Northeastern University Background
Optics that allow the user to see in the dark or obscured conditions are critical for military as well as emergency response services. Typical night-vision devices rely on photomultipliers and phosphor screens, which make them relatively large, heavy, and uncomfortable to wear. Another option is imaging via thermal detection. This involves the detection of the infrared radiation that is emanated by all objects. Since the range of emission wavelength in the infrared region spans several micrometers, the means of detection can require several different detectors and may require cooling for a useful signal. This results in a large and heavy apparatus for detection.
For both night-vision and thermal imaging, a large form factor can be problematic for users carrying a large amount of gear in the field. The ultimate goal is to provide enhanced detection with a form factor that approaches normal eyewear. Nanoengineering provides a path for realizing such a goal. Exotic structures that can manipulate light in ways not found in naturally occurring materials, metamaterials or metasurfaces, can be used to realize the potential of flat optics and decrease size and weight.
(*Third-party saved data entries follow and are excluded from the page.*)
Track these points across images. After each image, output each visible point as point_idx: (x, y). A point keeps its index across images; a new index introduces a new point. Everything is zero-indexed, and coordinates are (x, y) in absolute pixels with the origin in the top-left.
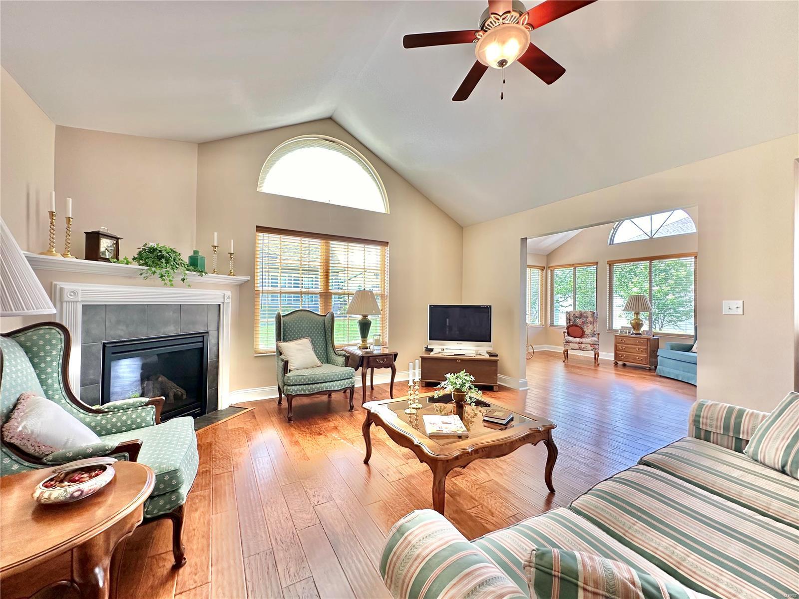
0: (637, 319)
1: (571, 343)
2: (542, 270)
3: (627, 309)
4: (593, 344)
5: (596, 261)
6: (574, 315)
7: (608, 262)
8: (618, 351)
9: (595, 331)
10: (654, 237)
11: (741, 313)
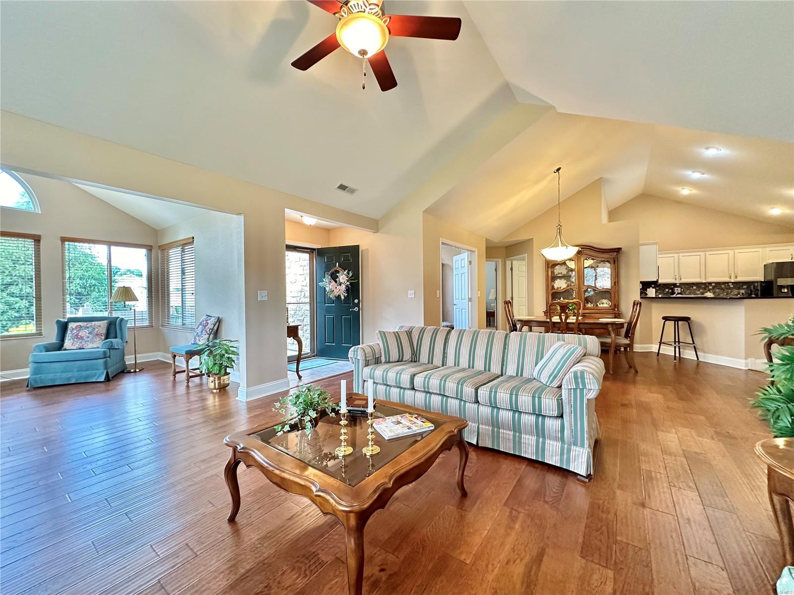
11: (267, 299)
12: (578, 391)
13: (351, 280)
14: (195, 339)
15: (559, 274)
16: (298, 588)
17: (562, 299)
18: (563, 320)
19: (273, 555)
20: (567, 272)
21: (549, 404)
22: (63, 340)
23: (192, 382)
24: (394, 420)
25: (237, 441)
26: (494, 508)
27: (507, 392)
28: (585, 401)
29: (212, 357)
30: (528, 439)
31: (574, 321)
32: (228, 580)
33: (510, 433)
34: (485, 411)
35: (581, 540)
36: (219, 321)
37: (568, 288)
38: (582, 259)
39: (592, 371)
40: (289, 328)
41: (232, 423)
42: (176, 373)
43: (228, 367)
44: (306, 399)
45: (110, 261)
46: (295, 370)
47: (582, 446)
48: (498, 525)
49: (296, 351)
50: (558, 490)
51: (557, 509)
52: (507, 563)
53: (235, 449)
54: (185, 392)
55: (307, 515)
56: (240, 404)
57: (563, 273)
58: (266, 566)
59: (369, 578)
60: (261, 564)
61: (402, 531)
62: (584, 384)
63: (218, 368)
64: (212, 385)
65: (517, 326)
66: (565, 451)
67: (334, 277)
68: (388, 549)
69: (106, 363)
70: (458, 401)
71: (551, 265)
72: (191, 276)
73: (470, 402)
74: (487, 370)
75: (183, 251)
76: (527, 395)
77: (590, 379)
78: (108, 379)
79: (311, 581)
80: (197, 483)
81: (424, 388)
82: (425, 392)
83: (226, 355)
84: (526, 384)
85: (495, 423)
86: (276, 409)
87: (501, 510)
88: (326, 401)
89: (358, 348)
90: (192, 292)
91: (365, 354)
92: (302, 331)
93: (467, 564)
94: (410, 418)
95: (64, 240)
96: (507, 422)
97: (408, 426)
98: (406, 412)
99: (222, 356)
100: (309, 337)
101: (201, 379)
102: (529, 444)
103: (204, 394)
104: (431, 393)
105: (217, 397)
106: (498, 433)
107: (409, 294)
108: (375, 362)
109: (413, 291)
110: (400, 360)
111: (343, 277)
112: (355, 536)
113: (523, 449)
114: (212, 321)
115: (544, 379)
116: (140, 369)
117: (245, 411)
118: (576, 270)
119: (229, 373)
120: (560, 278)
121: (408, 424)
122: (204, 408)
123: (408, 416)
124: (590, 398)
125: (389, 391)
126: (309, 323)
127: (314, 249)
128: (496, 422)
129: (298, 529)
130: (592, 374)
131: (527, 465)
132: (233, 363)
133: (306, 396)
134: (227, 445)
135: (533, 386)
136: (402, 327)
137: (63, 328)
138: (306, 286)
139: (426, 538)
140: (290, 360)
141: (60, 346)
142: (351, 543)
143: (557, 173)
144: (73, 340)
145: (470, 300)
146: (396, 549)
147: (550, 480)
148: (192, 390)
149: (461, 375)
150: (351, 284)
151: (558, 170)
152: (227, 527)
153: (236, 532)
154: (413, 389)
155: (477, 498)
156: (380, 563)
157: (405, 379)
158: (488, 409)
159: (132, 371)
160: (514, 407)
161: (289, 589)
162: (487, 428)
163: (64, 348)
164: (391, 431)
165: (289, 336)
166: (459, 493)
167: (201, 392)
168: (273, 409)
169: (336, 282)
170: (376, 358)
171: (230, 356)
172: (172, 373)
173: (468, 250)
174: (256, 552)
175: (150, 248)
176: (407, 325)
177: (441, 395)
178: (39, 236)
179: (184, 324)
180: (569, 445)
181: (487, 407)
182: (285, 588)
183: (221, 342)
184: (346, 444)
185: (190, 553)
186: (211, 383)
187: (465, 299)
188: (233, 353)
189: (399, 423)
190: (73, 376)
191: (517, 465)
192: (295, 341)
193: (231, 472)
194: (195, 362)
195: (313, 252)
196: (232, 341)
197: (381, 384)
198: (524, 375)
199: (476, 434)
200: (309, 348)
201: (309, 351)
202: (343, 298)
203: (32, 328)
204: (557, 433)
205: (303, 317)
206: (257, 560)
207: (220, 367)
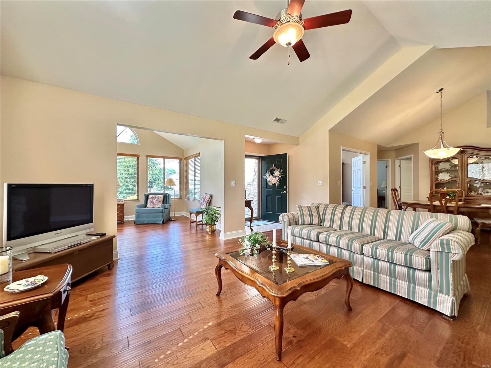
11: (235, 185)
12: (444, 254)
13: (283, 174)
14: (200, 205)
15: (442, 169)
16: (249, 334)
17: (445, 188)
18: (443, 204)
19: (238, 315)
20: (451, 168)
21: (418, 260)
22: (147, 203)
23: (199, 228)
24: (304, 256)
25: (221, 255)
26: (371, 321)
27: (385, 249)
28: (450, 262)
29: (208, 215)
30: (402, 283)
31: (454, 205)
32: (217, 321)
33: (387, 277)
34: (369, 260)
35: (438, 355)
36: (211, 196)
37: (452, 180)
38: (466, 157)
39: (457, 240)
40: (246, 201)
41: (217, 249)
42: (191, 222)
43: (215, 221)
44: (255, 238)
45: (164, 166)
46: (249, 226)
47: (448, 294)
48: (372, 332)
49: (250, 215)
50: (424, 321)
51: (421, 333)
52: (376, 354)
53: (220, 259)
54: (195, 232)
55: (254, 301)
56: (221, 241)
57: (446, 168)
58: (234, 319)
59: (286, 339)
60: (231, 318)
61: (307, 320)
62: (449, 249)
63: (211, 221)
64: (208, 230)
65: (402, 207)
66: (432, 296)
67: (272, 173)
68: (298, 327)
69: (163, 215)
70: (348, 252)
71: (435, 162)
72: (199, 173)
73: (357, 254)
74: (372, 234)
75: (195, 160)
76: (401, 252)
77: (454, 246)
78: (163, 223)
79: (256, 332)
80: (202, 275)
81: (326, 241)
82: (326, 244)
83: (215, 215)
84: (401, 246)
85: (376, 270)
86: (240, 242)
87: (376, 324)
88: (265, 241)
89: (285, 215)
90: (199, 181)
91: (289, 218)
92: (253, 204)
93: (348, 347)
94: (314, 257)
95: (148, 156)
96: (384, 270)
97: (312, 260)
98: (312, 253)
99: (213, 215)
100: (257, 208)
101: (203, 226)
102: (402, 287)
103: (204, 234)
104: (330, 245)
105: (210, 236)
106: (378, 276)
107: (319, 184)
108: (295, 223)
109: (322, 181)
110: (311, 224)
111: (277, 173)
112: (279, 310)
113: (397, 289)
114: (208, 196)
115: (417, 243)
116: (176, 219)
117: (223, 245)
118: (460, 165)
119: (216, 224)
120: (444, 172)
121: (313, 259)
122: (204, 241)
123: (313, 255)
124: (455, 260)
125: (303, 241)
126: (257, 200)
127: (261, 157)
128: (377, 268)
129: (250, 306)
130: (457, 242)
131: (400, 301)
132: (218, 219)
133: (255, 237)
134: (217, 257)
135: (407, 247)
136: (313, 203)
137: (147, 197)
138: (256, 178)
139: (322, 327)
140: (247, 220)
141: (146, 206)
142: (276, 314)
143: (440, 92)
144: (151, 203)
145: (364, 188)
146: (303, 328)
147: (418, 314)
148: (198, 232)
149: (352, 236)
150: (281, 177)
151: (442, 89)
152: (216, 298)
153: (220, 301)
154: (319, 241)
155: (359, 313)
156: (293, 333)
157: (314, 235)
158: (370, 259)
159: (173, 220)
160: (390, 260)
161: (245, 332)
162: (370, 272)
163: (147, 207)
164: (302, 261)
165: (246, 206)
166: (346, 309)
167: (202, 233)
168: (238, 242)
169: (273, 176)
170: (295, 221)
171: (217, 215)
172: (190, 222)
173: (363, 154)
174: (229, 312)
175: (180, 159)
176: (316, 202)
177: (337, 247)
178: (139, 155)
179: (195, 198)
180: (436, 292)
181: (370, 258)
182: (243, 332)
183: (212, 208)
184: (275, 264)
185: (200, 305)
186: (208, 228)
187: (360, 187)
188: (218, 214)
189: (307, 258)
190: (150, 220)
191: (392, 300)
192: (249, 209)
193: (218, 270)
194: (200, 218)
195: (260, 158)
196: (217, 207)
197: (298, 237)
198: (402, 240)
199: (362, 275)
200: (257, 214)
201: (257, 216)
202: (277, 185)
203: (135, 197)
204: (425, 282)
205: (254, 196)
206: (230, 316)
207: (212, 221)
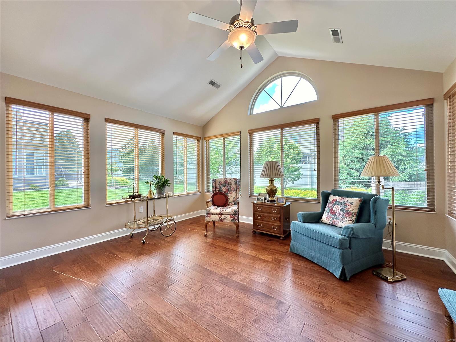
0: (272, 185)
1: (212, 214)
2: (199, 140)
3: (263, 175)
4: (232, 215)
5: (239, 131)
6: (220, 182)
7: (248, 131)
8: (256, 219)
9: (237, 198)
10: (284, 107)
22: (324, 211)
137: (326, 199)
144: (330, 213)
163: (322, 220)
Northeastern researchers are combining nanoscale structures to allow light of arbitrary wavelength to be absorbed efficiently and transduced into an electrical signal for imaging applications. These nanoscale structures combine metalenses with plasmonic absorbers to reduce the size and weight of the hardware required for night-vision technology.
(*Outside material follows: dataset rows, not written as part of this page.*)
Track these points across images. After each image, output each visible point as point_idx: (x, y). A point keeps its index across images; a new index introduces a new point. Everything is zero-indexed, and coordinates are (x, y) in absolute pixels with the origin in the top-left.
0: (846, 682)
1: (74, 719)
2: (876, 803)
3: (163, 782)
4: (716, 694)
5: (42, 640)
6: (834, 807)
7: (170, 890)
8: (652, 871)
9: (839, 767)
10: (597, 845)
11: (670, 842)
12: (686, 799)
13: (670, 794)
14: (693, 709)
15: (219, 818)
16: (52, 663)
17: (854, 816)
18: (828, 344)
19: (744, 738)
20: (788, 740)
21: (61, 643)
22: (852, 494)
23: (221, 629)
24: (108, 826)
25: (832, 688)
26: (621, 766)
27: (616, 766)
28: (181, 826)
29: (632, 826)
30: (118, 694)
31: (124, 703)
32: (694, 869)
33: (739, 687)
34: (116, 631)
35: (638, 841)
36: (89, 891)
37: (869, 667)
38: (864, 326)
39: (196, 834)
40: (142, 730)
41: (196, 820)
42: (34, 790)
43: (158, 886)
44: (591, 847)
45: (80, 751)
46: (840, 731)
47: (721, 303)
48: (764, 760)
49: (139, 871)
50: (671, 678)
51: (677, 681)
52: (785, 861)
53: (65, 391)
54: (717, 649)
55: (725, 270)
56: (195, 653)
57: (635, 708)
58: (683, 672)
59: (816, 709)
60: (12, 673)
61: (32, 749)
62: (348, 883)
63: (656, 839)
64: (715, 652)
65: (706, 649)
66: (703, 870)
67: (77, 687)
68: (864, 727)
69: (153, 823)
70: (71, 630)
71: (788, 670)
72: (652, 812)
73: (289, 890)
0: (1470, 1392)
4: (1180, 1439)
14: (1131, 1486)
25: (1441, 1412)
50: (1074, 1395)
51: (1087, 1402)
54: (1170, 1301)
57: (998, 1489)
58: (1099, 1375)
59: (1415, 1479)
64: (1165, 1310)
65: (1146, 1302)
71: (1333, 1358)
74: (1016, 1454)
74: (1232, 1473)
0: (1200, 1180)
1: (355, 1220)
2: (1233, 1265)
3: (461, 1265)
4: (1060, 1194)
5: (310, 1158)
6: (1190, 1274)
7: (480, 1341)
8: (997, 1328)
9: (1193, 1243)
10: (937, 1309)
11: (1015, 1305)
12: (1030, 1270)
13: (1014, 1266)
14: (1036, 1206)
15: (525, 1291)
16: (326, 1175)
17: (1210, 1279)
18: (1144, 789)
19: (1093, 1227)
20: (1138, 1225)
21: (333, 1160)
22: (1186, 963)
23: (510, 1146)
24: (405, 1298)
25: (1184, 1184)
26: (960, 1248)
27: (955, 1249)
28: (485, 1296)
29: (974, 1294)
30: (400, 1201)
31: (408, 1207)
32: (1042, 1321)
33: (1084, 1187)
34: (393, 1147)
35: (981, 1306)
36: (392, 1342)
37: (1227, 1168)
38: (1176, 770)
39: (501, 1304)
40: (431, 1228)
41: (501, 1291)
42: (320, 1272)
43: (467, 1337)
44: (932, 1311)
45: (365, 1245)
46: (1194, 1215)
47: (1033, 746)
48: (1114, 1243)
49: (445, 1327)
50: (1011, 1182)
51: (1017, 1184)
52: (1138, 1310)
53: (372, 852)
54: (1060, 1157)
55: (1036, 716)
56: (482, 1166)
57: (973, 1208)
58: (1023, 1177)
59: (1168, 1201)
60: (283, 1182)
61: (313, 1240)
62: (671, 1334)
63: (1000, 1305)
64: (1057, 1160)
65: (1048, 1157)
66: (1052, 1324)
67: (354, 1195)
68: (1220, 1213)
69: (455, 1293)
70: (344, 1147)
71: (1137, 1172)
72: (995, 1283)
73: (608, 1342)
The structures are fabricated by the directed assembly of metallic and semiconducting nanoparticles, which reduces the necessity for traditional fabrication methods.
The metalens and plasmonic absorbers are fabricated using the same methods. The method of fabrication can be top-down such as lithography and etching, or bottom-up such as printing, plating, or assembly. The metalens is designed to focus light in the near-field, so the focal point is very close to the metalens surface. It captures light received at a low angle of incidence, increasing the field of view while maintaining a flat profile.